I hope that you will regard my comments about Irvington’s billing of EXCEL Aid as “absolutely no cost to taxpayers” and as “almost no cost to taxpayers” with the sobriety they warrant. All districts - in New York State and nationwide - must treat their constituents with the respect they deserve and must communicate honestly. Twice your e-mails have failed to clear this relatively low moral and governmental hurdle - I’m confident, for the sake of Irvington’s citizens and those who contribute from other parts of the state, that it won’t happen a third time.

Many thanks,

Matthew K. Tabor
[email protected]
www.matthewktabor.com
607.821.1752

The following days brought a rash of views from Westchester BOCES servers and since has been a mainstay of daily Google searches. Popular searches include variations on “Paul Mandel Irvington,” for which these posts occupy the top two slots in Google results, and variations on “Irvington union free budget.” Top two slots on the that one as well.
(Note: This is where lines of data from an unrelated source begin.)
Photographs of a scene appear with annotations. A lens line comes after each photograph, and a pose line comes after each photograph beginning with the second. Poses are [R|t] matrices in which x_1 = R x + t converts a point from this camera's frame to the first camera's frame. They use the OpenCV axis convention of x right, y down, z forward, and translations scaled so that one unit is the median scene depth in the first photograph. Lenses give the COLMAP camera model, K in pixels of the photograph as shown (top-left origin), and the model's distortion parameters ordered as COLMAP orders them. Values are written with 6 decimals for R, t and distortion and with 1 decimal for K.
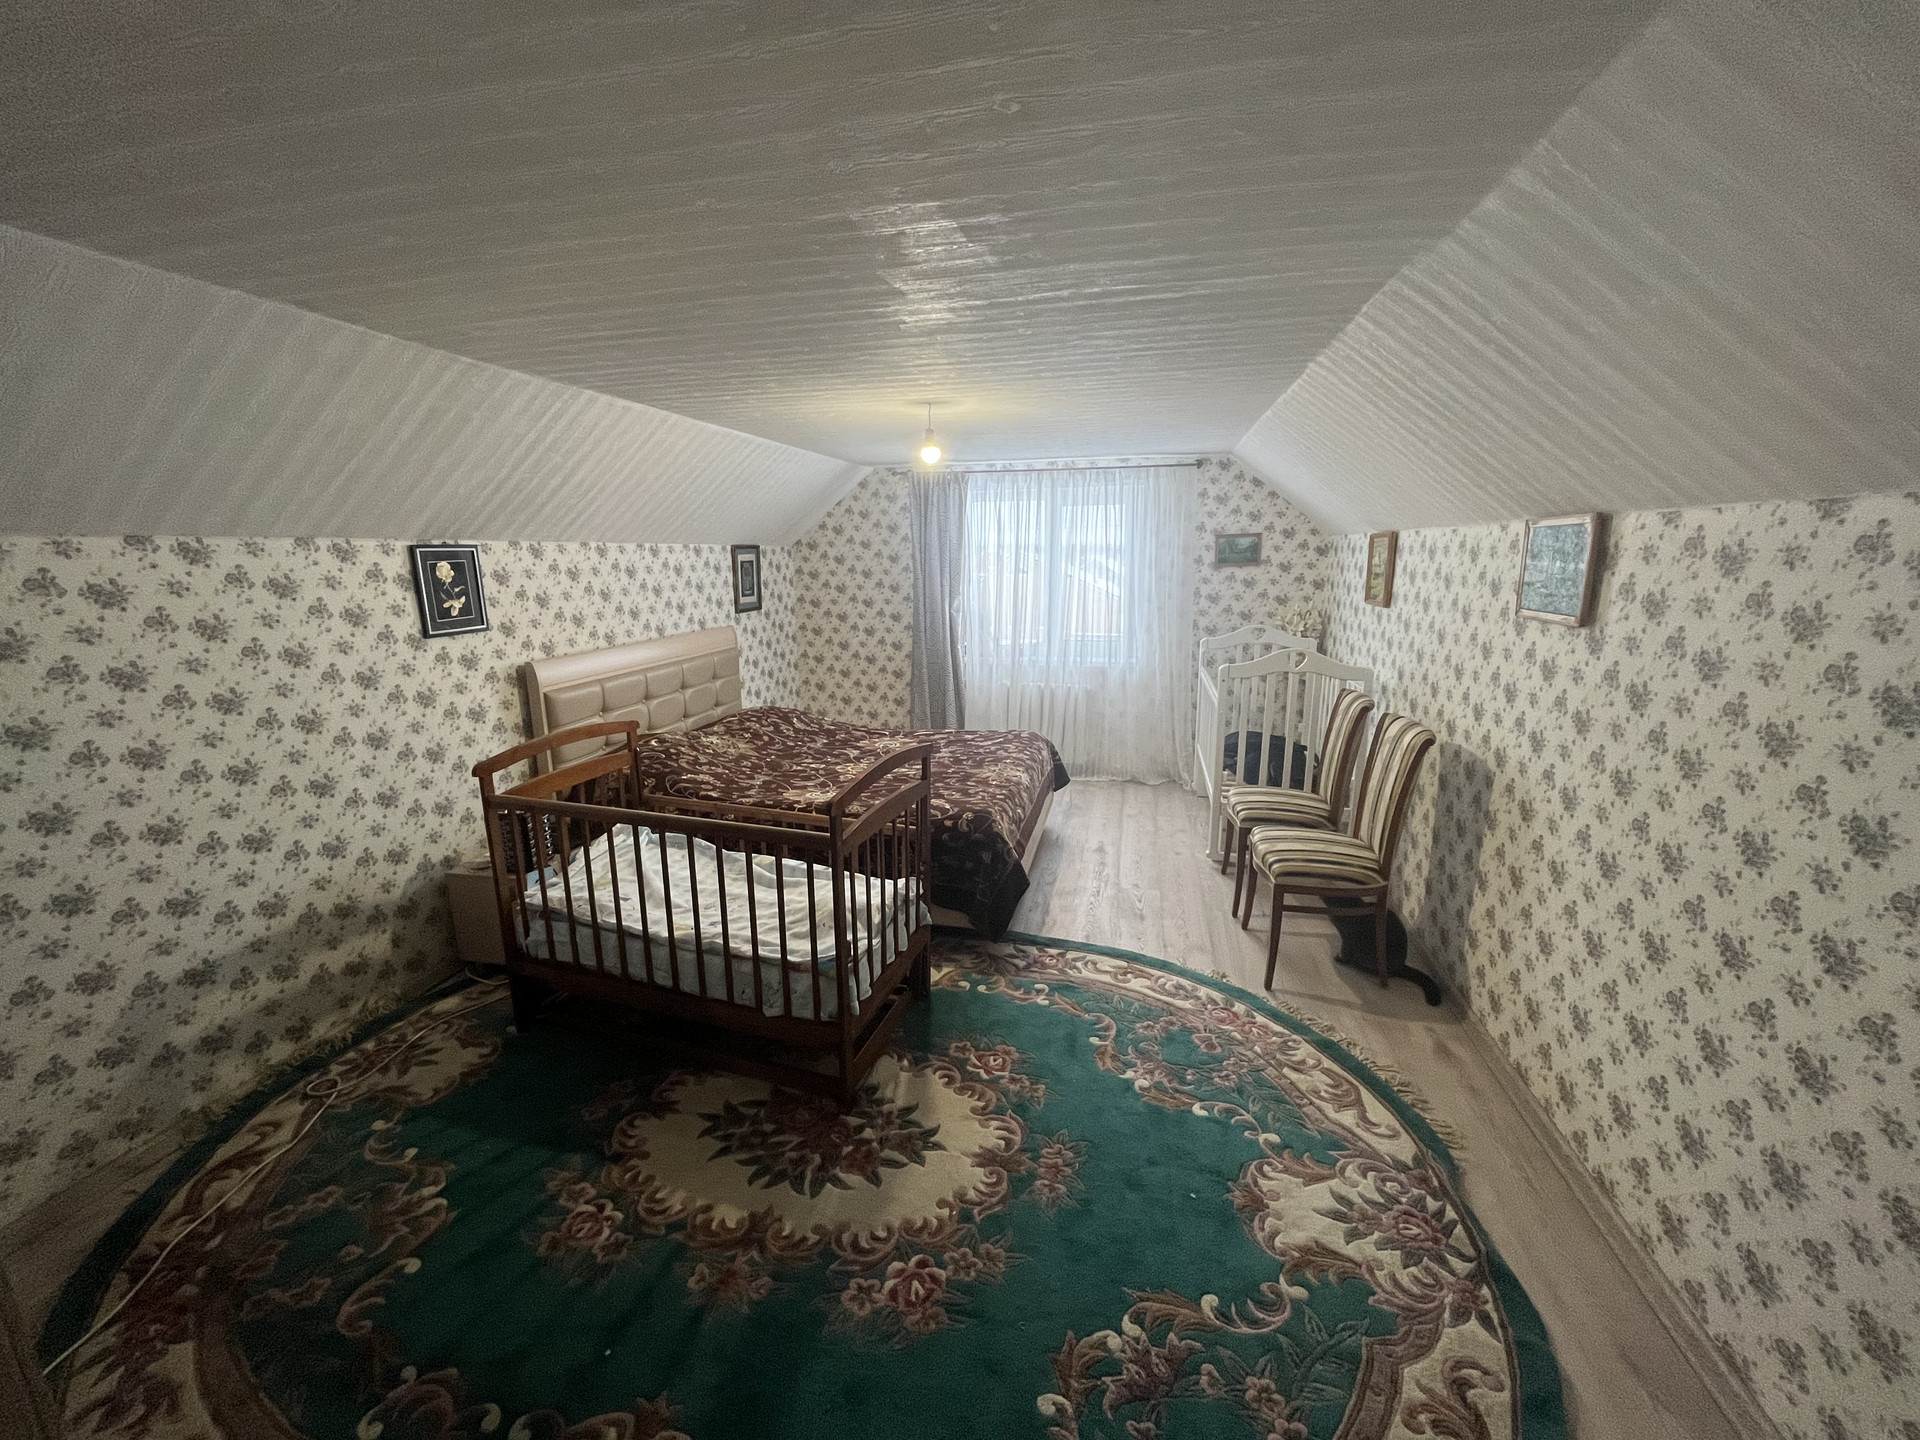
lens RADIAL K [[780.7, 0, 960.0], [0, 780.7, 720.0], [0, 0, 1]] dist [-0.003880, 0.000177]
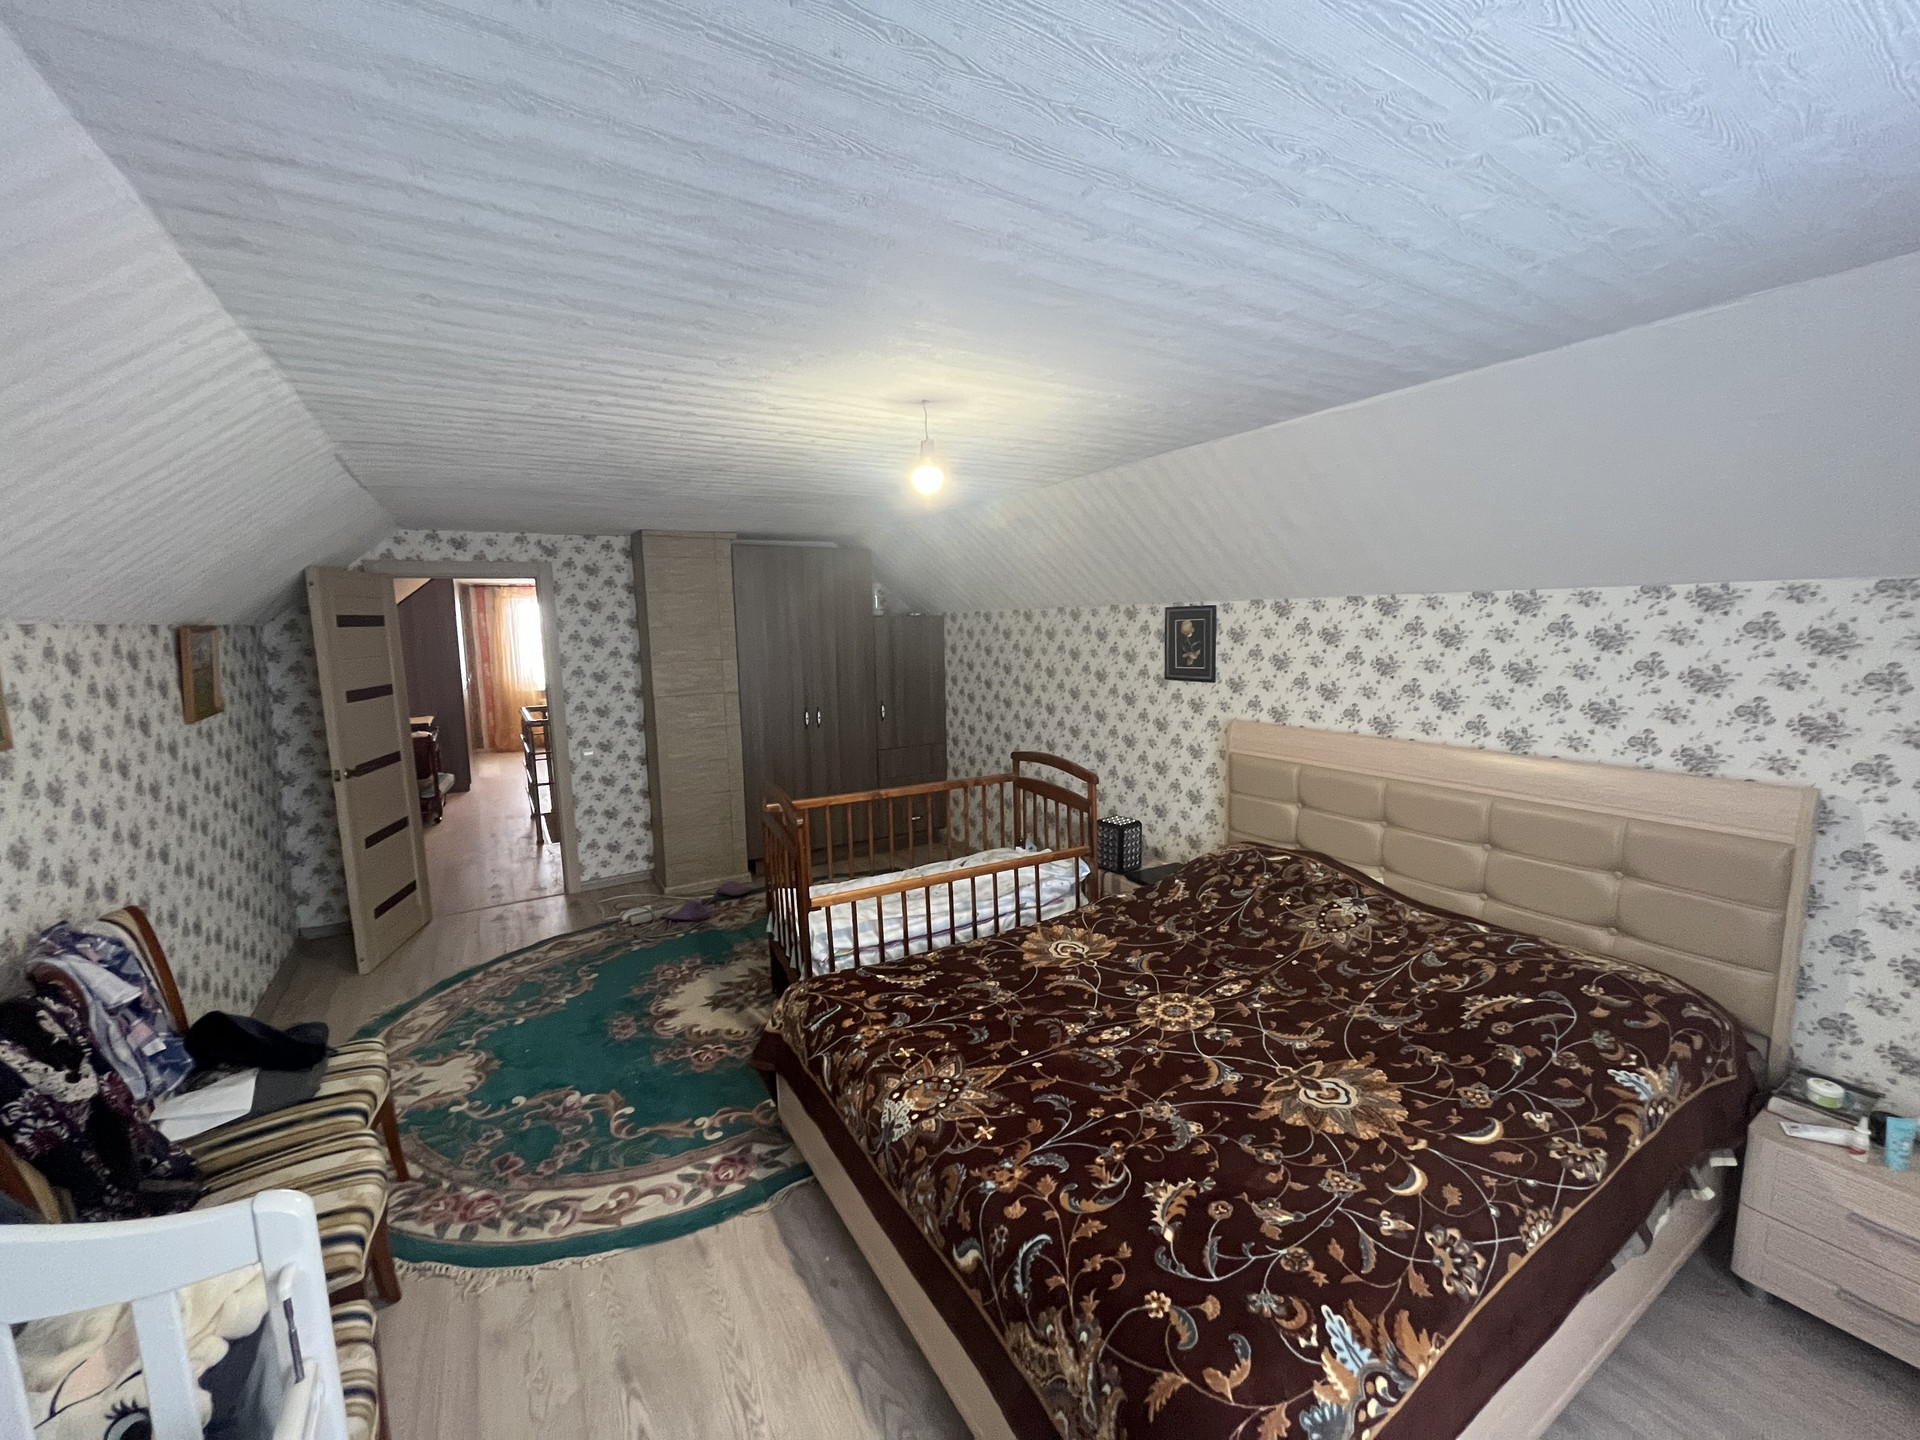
lens RADIAL K [[784.1, 0, 960.0], [0, 784.1, 720.0], [0, 0, 1]] dist [-0.031548, 0.000141]
pose [[-0.722579, 0.112726, -0.682035, 0.410651], [-0.116266, 0.952743, 0.280646, -0.335816], [0.681440, 0.282087, -0.675326, 1.536057]]
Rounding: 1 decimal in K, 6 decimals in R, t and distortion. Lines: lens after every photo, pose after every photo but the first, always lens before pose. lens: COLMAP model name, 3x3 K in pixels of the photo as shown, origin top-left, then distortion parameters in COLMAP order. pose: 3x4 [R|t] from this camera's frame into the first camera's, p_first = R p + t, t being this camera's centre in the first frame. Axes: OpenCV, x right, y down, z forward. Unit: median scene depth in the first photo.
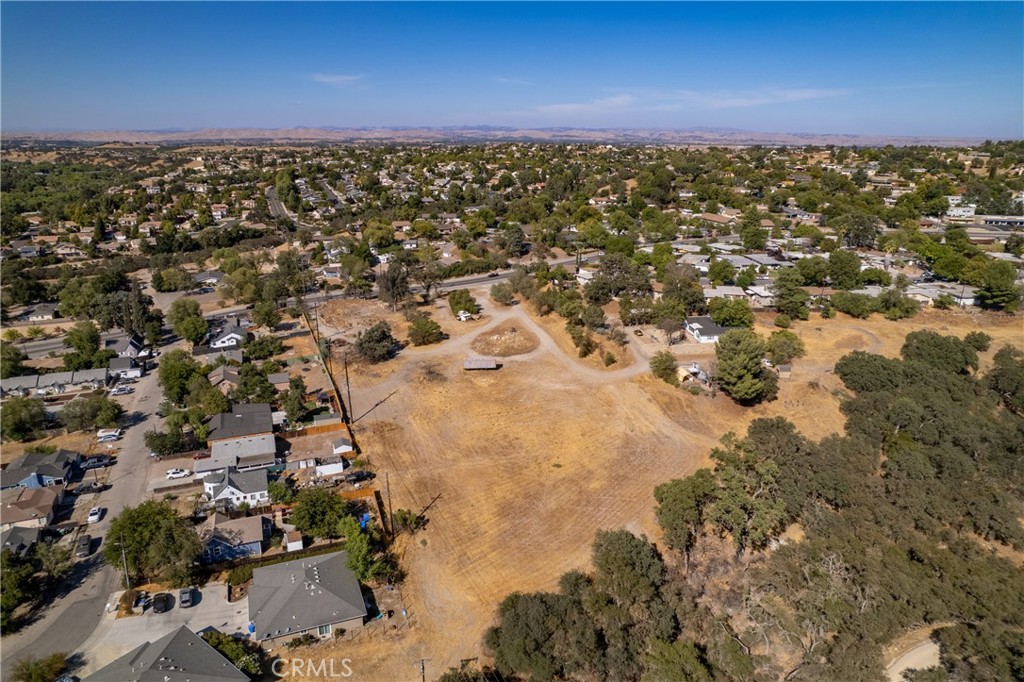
lens RADIAL K [[653.4, 0, 515.8], [0, 653.4, 341.9], [0, 0, 1]] dist [-0.072465, 0.067670]
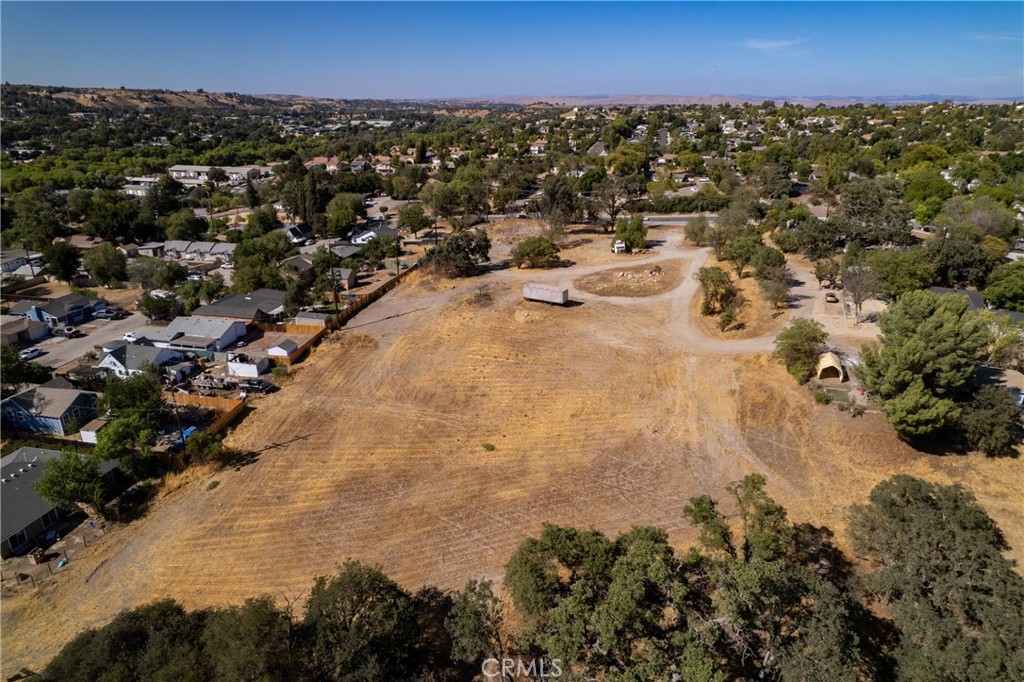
lens RADIAL K [[653.4, 0, 515.8], [0, 653.4, 341.9], [0, 0, 1]] dist [-0.072465, 0.067670]
pose [[0.829436, 0.194713, -0.523567, 0.325512], [-0.171616, 0.980776, 0.092875, 0.025327], [0.531586, 0.012819, 0.846907, 0.409397]]
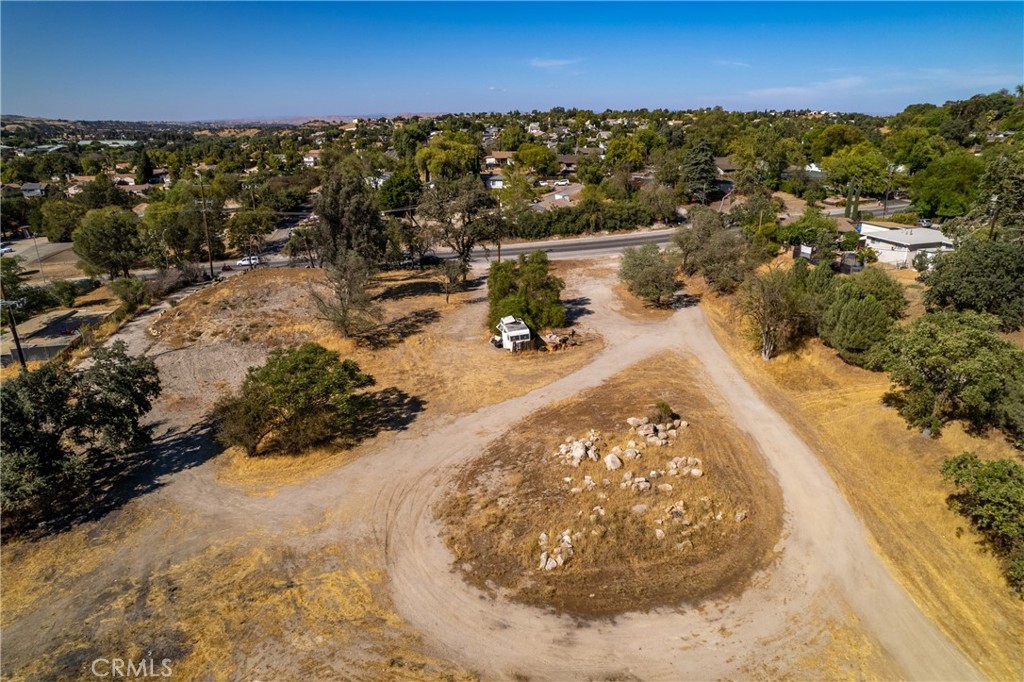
lens RADIAL K [[653.4, 0, 515.8], [0, 653.4, 341.9], [0, 0, 1]] dist [-0.072465, 0.067670]
pose [[0.963044, 0.080730, -0.256960, 0.004442], [-0.075669, 0.996695, 0.029540, -0.062227], [0.258496, -0.009005, 0.965970, 0.953686]]
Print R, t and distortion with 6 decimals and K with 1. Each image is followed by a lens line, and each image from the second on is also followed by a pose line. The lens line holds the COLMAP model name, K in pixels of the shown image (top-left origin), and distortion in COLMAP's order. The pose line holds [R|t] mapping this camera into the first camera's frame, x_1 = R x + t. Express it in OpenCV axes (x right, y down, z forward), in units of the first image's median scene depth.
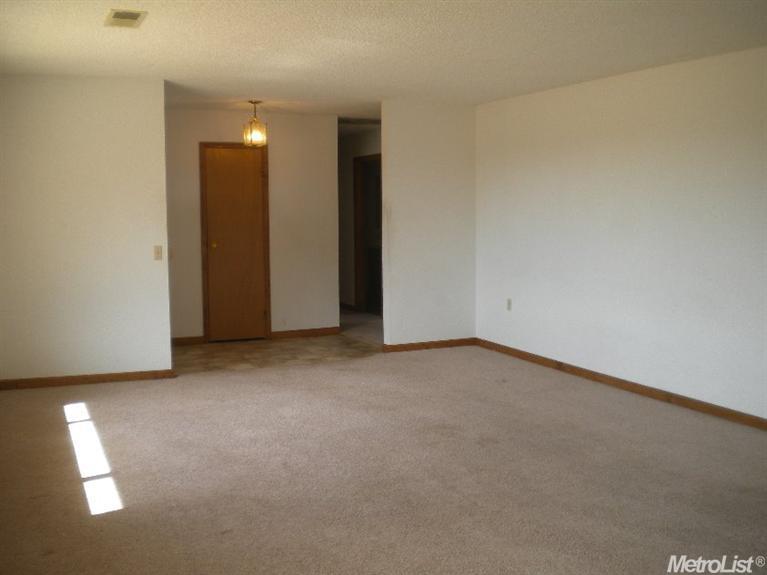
lens RADIAL K [[805.5, 0, 382.3], [0, 805.5, 289.1], [0, 0, 1]] dist [-0.008032, 0.000000]
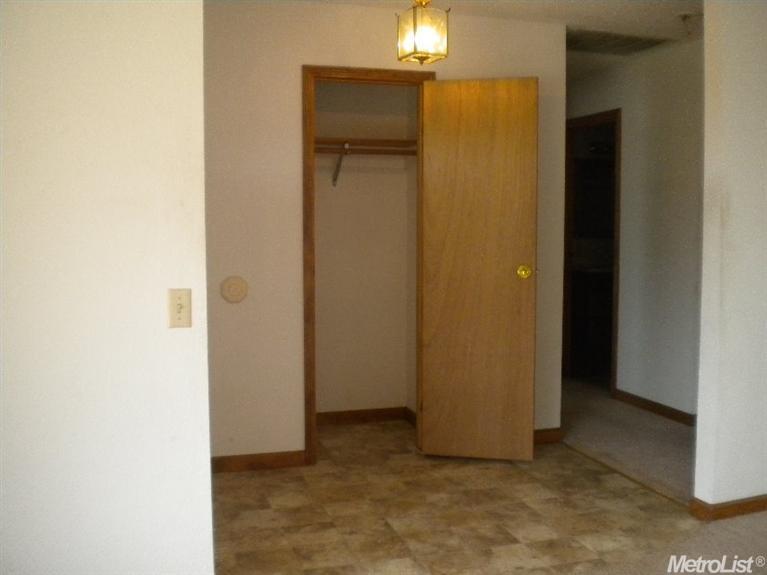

There was no response to my messages, nor was there an acknowledgment of its receipt. Classy folks, those ones.

The kicker? They’ve done it again.

In “Budget FAQs,” Mandel writes:

What will Irvington get and what will these projects cost taxpayers?

Irvington is eligible for up to $627,781 and 100% of the project costs will be covered by the state. So the projects do not cost the Irvington taxpayers anything, unless we need to borrow to fund the projects before receiving the aid payment (the borrowing may cost us about $20,000 in 2009-2010).

The emphasis here is mine.

Mandel et al. truly don’t give a whit about New Yorkers who have already paid the taxmoney that will fund Irvington’s projects. Like I said before, we’re happy to do so - but we don’t like being held in such contempt.

I thought that Mandel and the grisly gang who work his wicked will - or is he the one being worked? - would change their language after one pointed out to them how dishonest and disdainful it was. After all, I do understand that subtlety is often missed and that Mandel/etc. must be shocked that someone outside Irvington reads their newsletter - but at this point there’s no excuse for not being honest.

Mandel has been informed. He has decided that pandering to citizens who are concerned [rightly] about their annual tax levy is more important that honesty.